The entire episode is covered in a heavy blanket of secrecy, imposed from Moscow, Washington, Jerusalem and Damascus. They are using the public preoccupation with the holiday period in the West to keep it dark. However, from the scraps of evidence available, it is transpires that the foreign special unit reaching al Safira gave both sides, the Syrian army and the rebels, an ultimatum to hold their fire until the arsenals were removed, or else this special unit would mete out crushing punishment.
Since then, the Syrian army and rebels do not appear to have resumed fighting and it is not clear which side remains in control of the al Safira military complex.

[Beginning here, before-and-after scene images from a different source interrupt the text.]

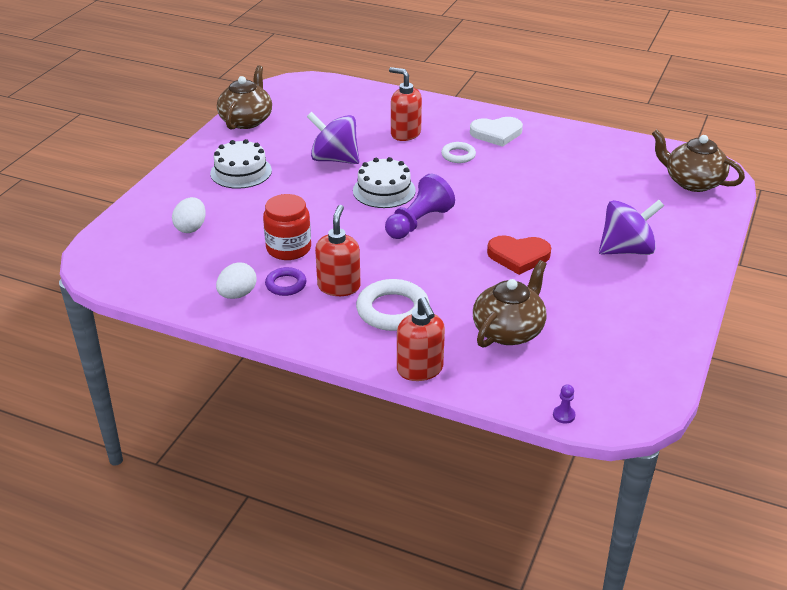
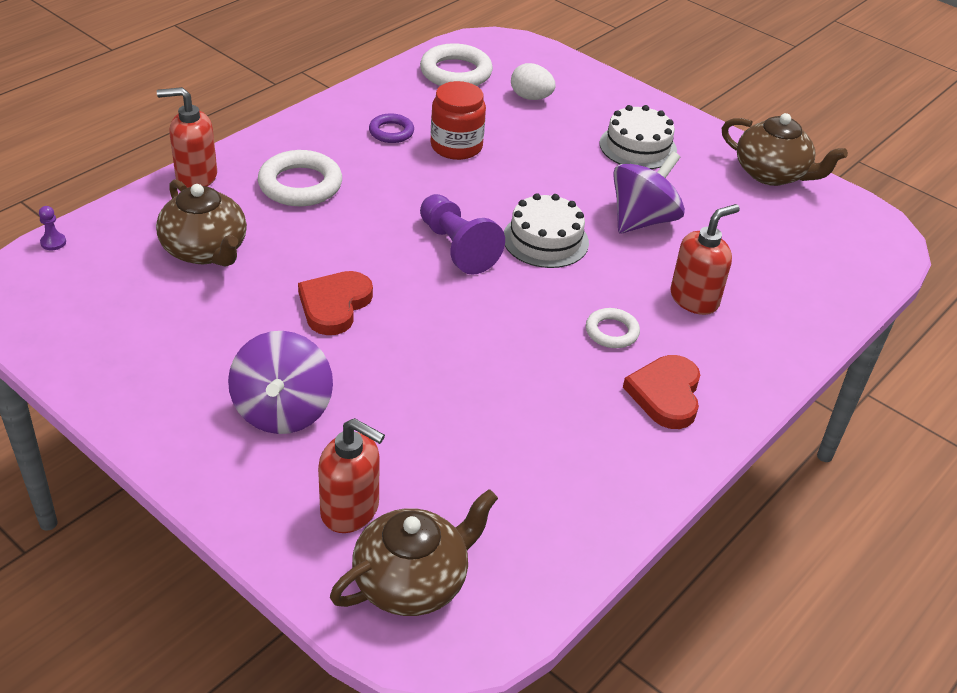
camera: 105 degrees right, 5 degrees up
white egg [216,262,257,299] -> none
red soap dispenser [315,205,360,296] -> red soap dispenser moved to [318,418,385,533]
white heart [470,117,523,147] -> red heart [623,355,700,429]
none -> white ring [420,43,493,86]

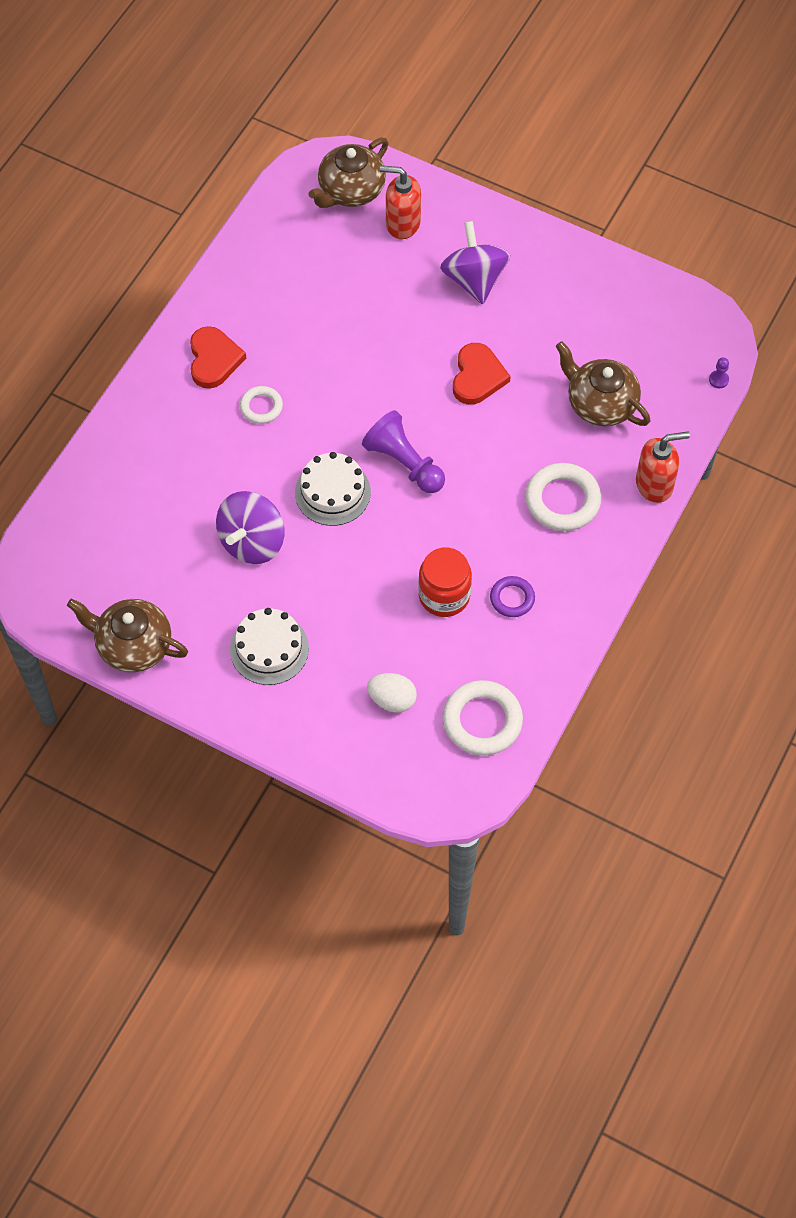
camera: 170 degrees right, 20 degrees up
red soap dispenser [670,204,740,315] -> none

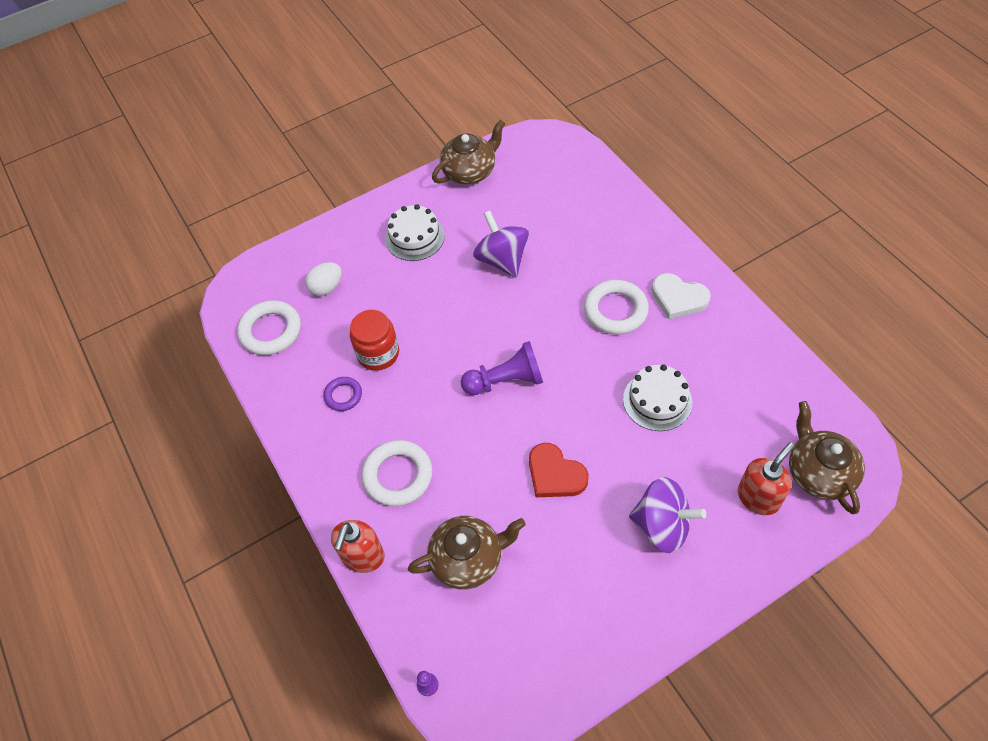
camera: 125 degrees right, 5 degrees down
red heart [190,326,246,389] -> white heart [652,273,711,319]
white ring [240,386,283,424] -> white ring [584,280,649,335], size x1.72
white cake [295,452,371,526] -> white cake moved to [623,364,692,431]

One of the many enigmas surrounding this episode is whether the Russians carried out their operation for the capture of Assad’s WMD alone, or in conjunction with the US and Israel. And whether this cooperation extended up to and including implementation, or was confined to the intelligence and preparatory stages.
Amos Gilad’s comment points to a measure of international cooperation. Furthermore, it is not clear whether the Syrian ruler gave permission for the removal of his unconventional weapons out of the reach of the rebels. Neither is their destination known. And most of all, what makes Russian and Israeli officials so sure that they are in safe hands?
In his statement Saturday, Lavrov divulged that it had been “consolidated in one or two places” and that “Russian military advisers… kept close watch over [Syria’s] chemical arsenal.”
The Israeli defense official was in rare tune with Moscow on the fate of the Syrian ruler. He asserted that the civil war between Assad and opposition forces fighting to topple him had become deadlocked, but that the Syrian leader showed no signs of heeding international calls to step down.
“Suppose he (Assad) does leave, there could be chaos … in the Middle East you never know who will come instead. We need to stay level-headed; the entire world is dealing with this (another reference to multinational action in Syria). At the moment, chemical weapons are under control, despite the fact that President Bashar al-Assad has lost control of parts of the country,” Gilad said.